▶ **EXERCISE**:
Recast all of the listing below as a two-column CSV headed input and output. Give each text and its answer one row, with each field in quotes and line breaks turned into spaces. Leave the pictures out.

▶ **PROVIDED MATERIAL**:
◆ ◆ ◆

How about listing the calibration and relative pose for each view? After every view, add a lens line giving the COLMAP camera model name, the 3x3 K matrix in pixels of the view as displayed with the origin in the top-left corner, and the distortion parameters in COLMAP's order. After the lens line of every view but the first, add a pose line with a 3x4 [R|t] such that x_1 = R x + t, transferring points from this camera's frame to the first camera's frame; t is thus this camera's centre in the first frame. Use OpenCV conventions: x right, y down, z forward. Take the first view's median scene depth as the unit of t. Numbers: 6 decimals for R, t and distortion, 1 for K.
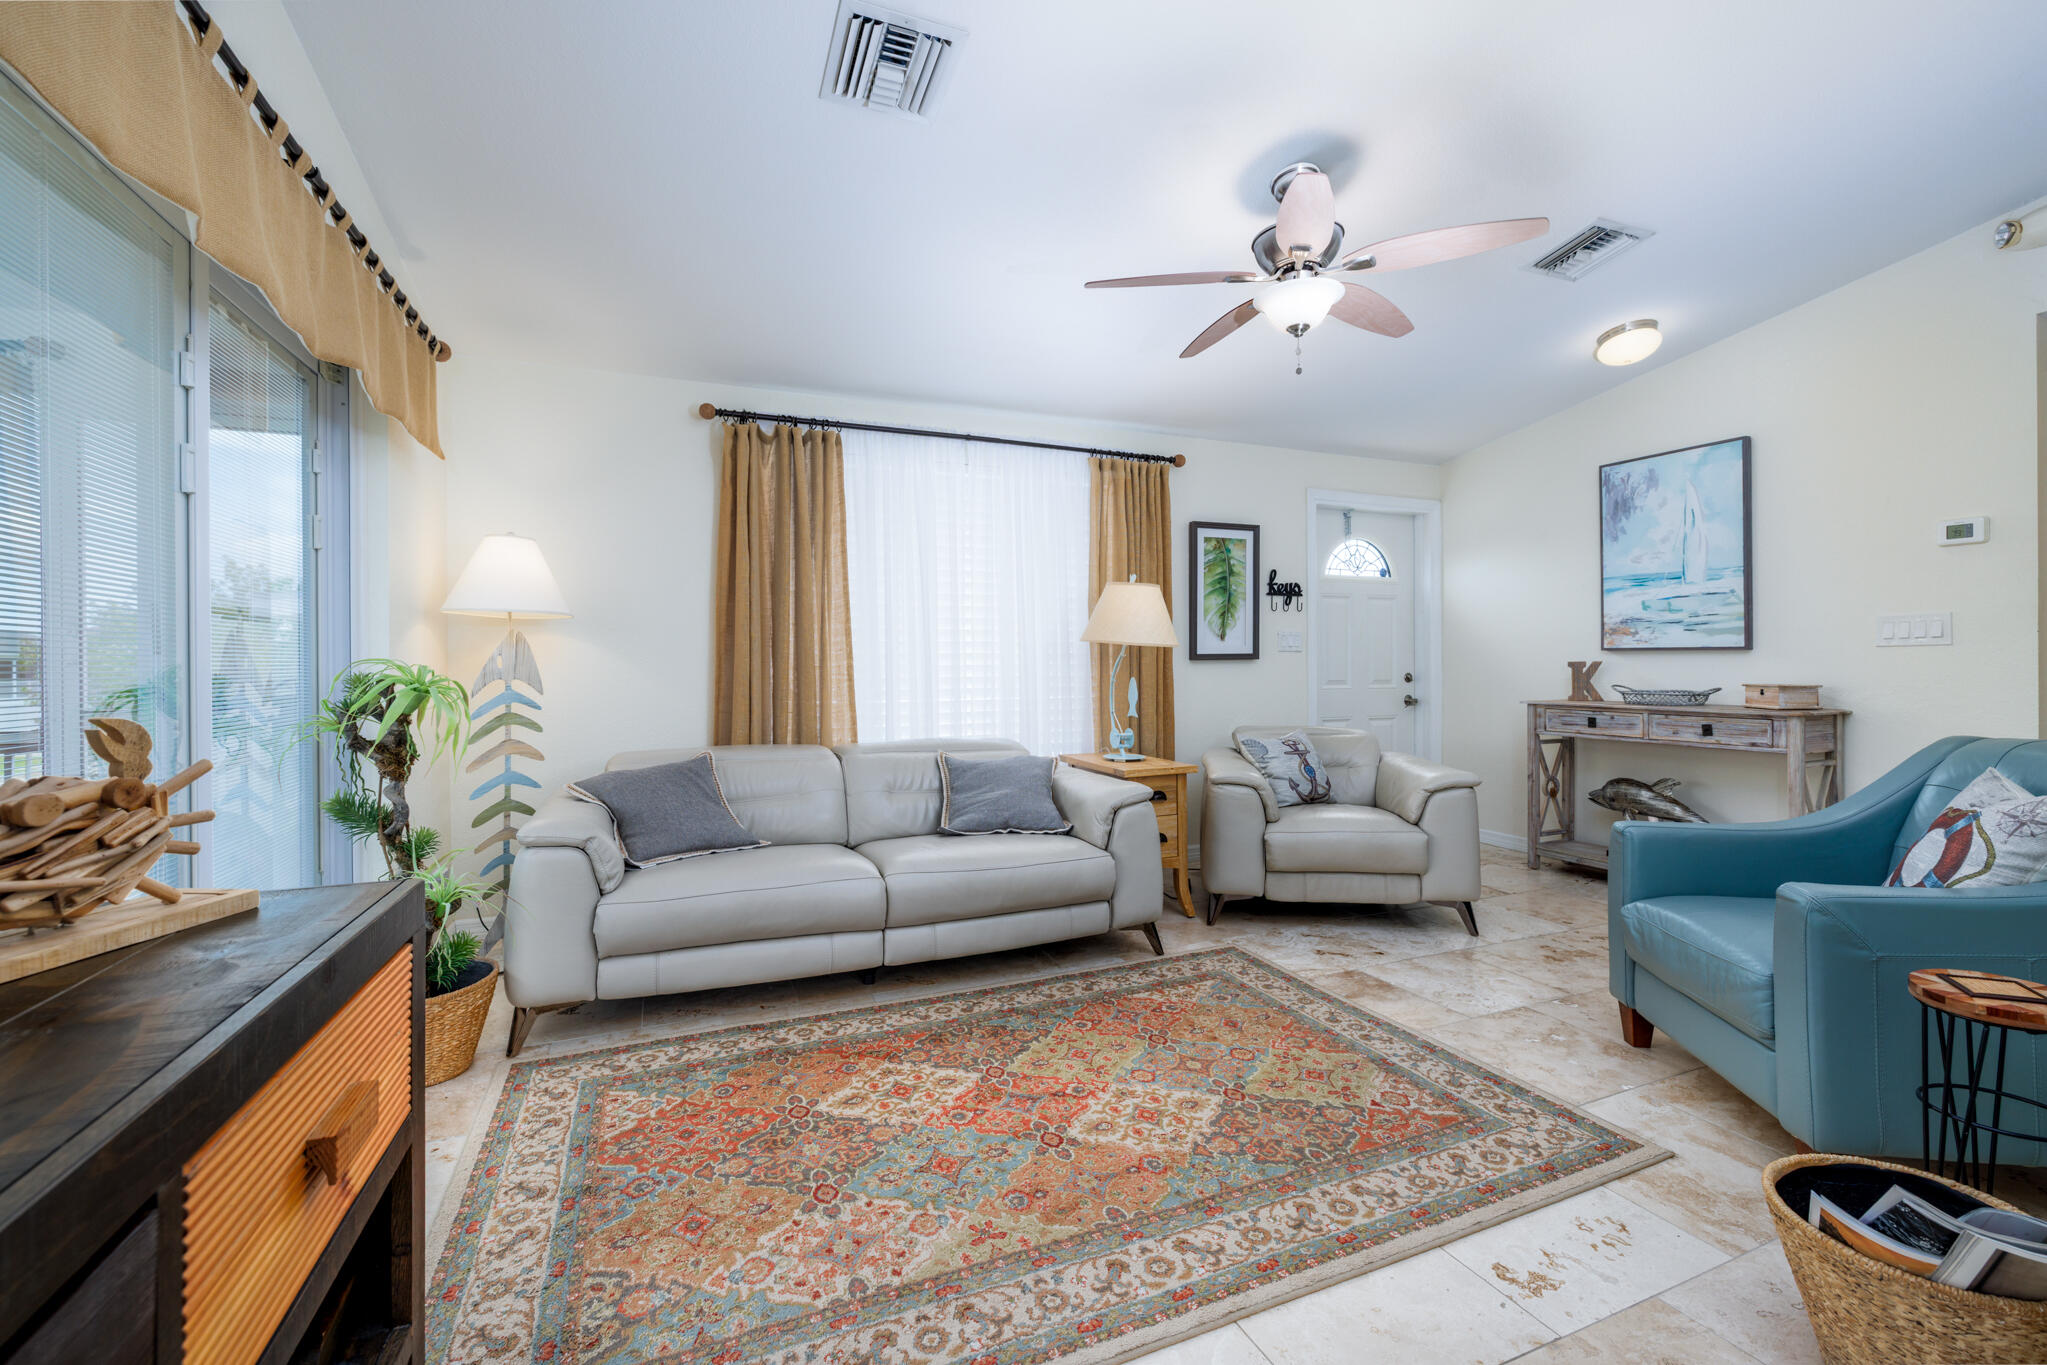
lens RADIAL K [[857.1, 0, 1017.9], [0, 857.1, 668.0], [0, 0, 1]] dist [-0.000576, -0.000010]
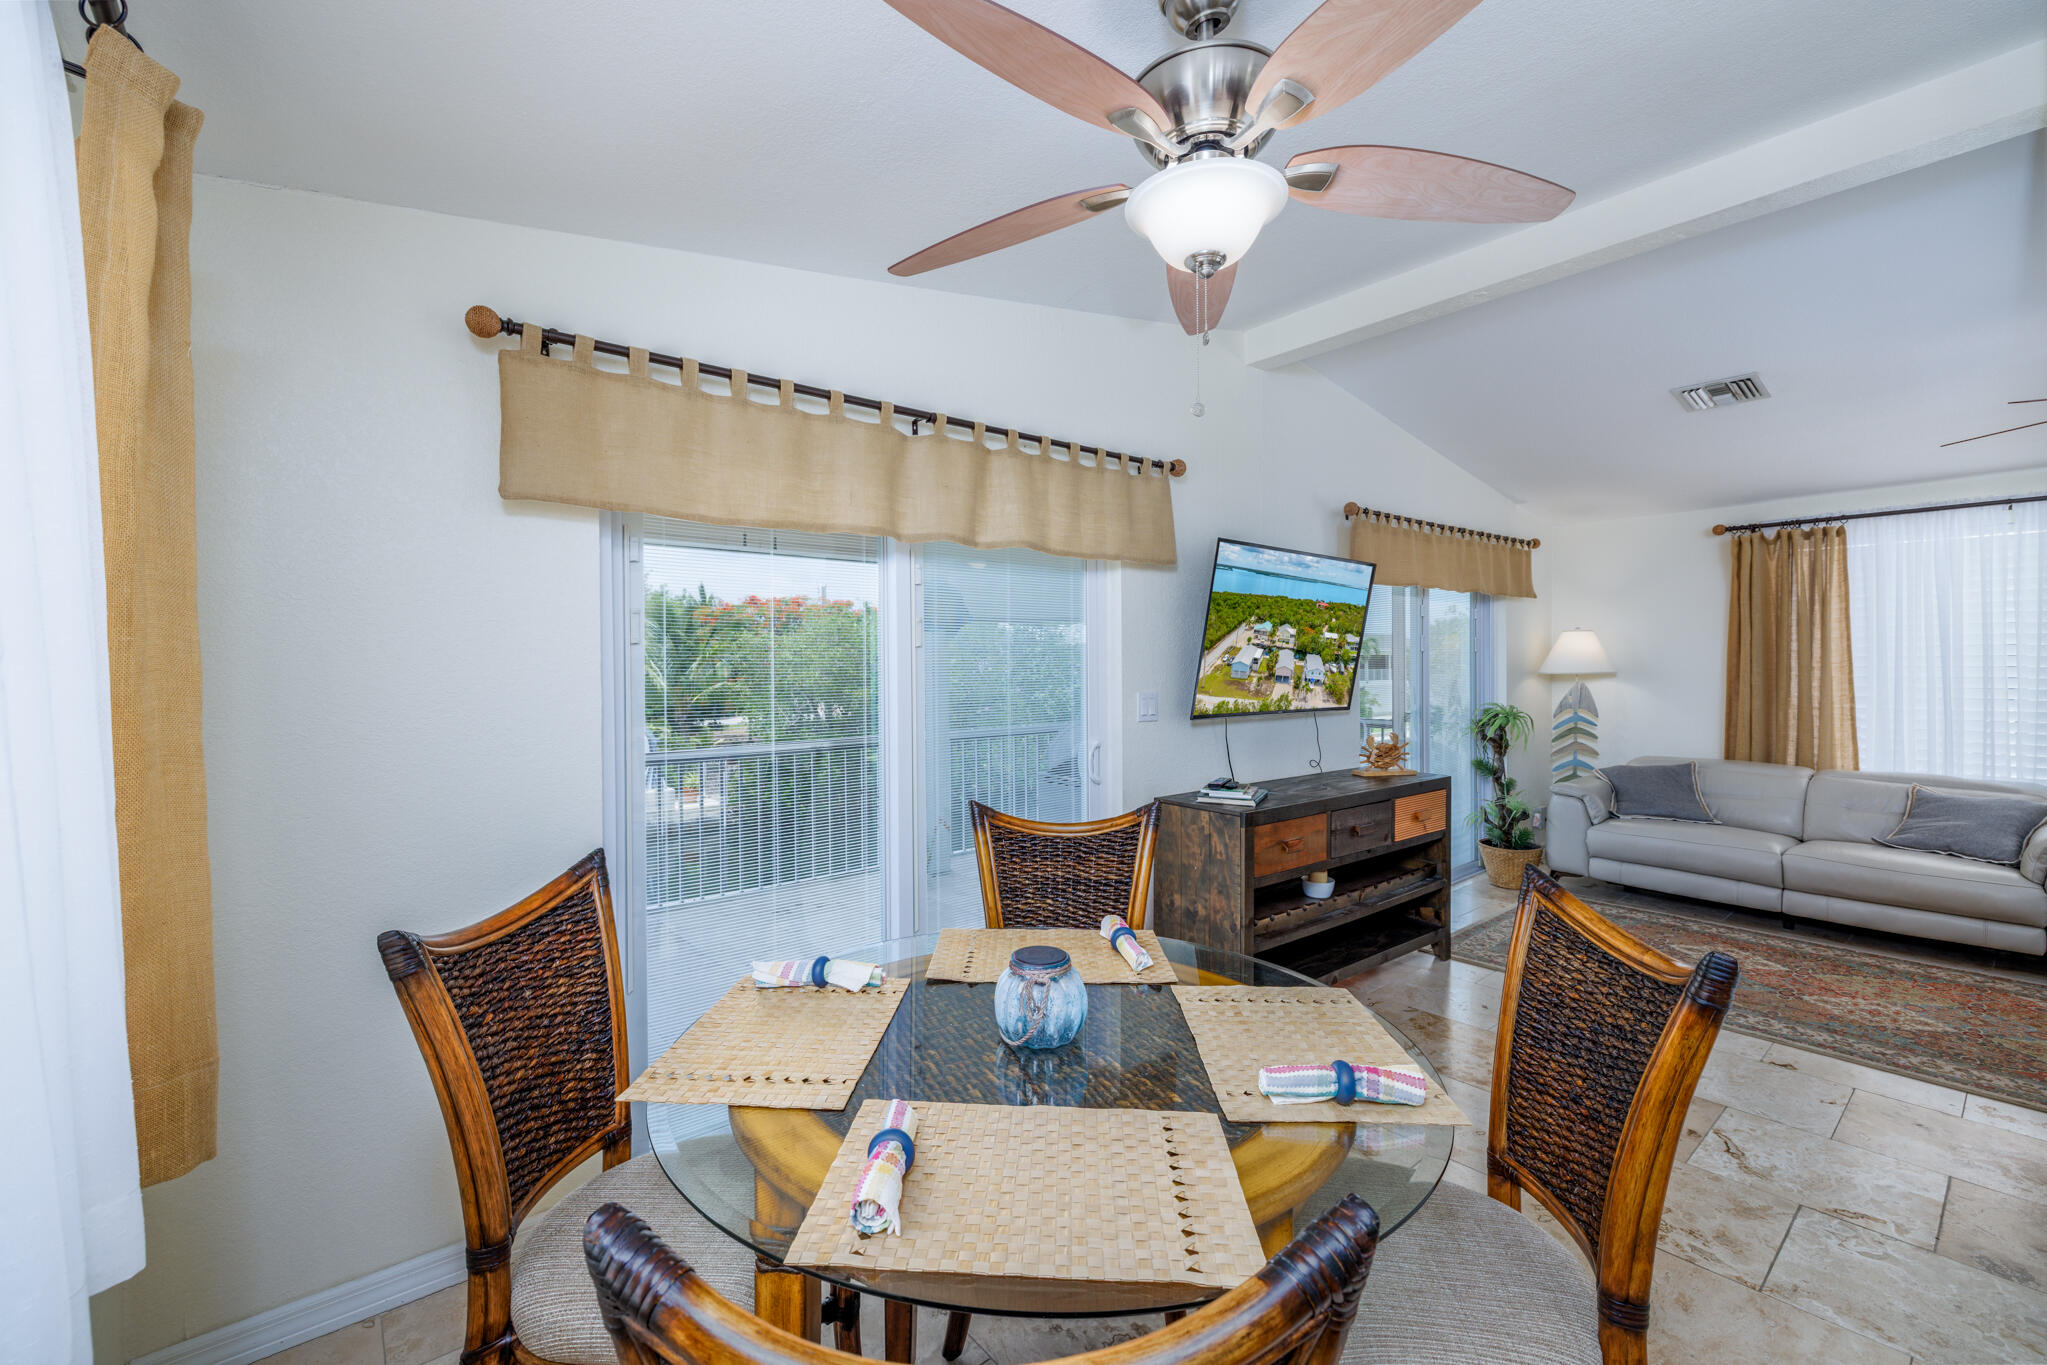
lens RADIAL K [[850.1, 0, 1015.6], [0, 850.1, 667.3], [0, 0, 1]] dist [-0.002253, 0.000136]
pose [[0.288722, 0.010740, -0.957353, 0.791391], [0.002031, 0.999928, 0.011830, -0.098993], [0.957411, -0.005360, 0.288680, -0.661361]]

◆ ◆ ◆

▶ **OUTPUT FOR THIS TASK**:
input,output
"How about listing the calibration and relative pose for each view? After every view, add a lens line giving the COLMAP camera model name, the 3x3 K matrix in pixels of the view as displayed with the origin in the top-left corner, and the distortion parameters in COLMAP's order. After the lens line of every view but the first, add a pose line with a 3x4 [R|t] such that x_1 = R x + t, transferring points from this camera's frame to the first camera's frame; t is thus this camera's centre in the first frame. Use OpenCV conventions: x right, y down, z forward. Take the first view's median scene depth as the unit of t. Numbers: 6 decimals for R, t and distortion, 1 for K.","lens RADIAL K [[857.1, 0, 1017.9], [0, 857.1, 668.0], [0, 0, 1]] dist [-0.000576, -0.000010] lens RADIAL K [[850.1, 0, 1015.6], [0, 850.1, 667.3], [0, 0, 1]] dist [-0.002253, 0.000136] pose [[0.288722, 0.010740, -0.957353, 0.791391], [0.002031, 0.999928, 0.011830, -0.098993], [0.957411, -0.005360, 0.288680, -0.661361]]"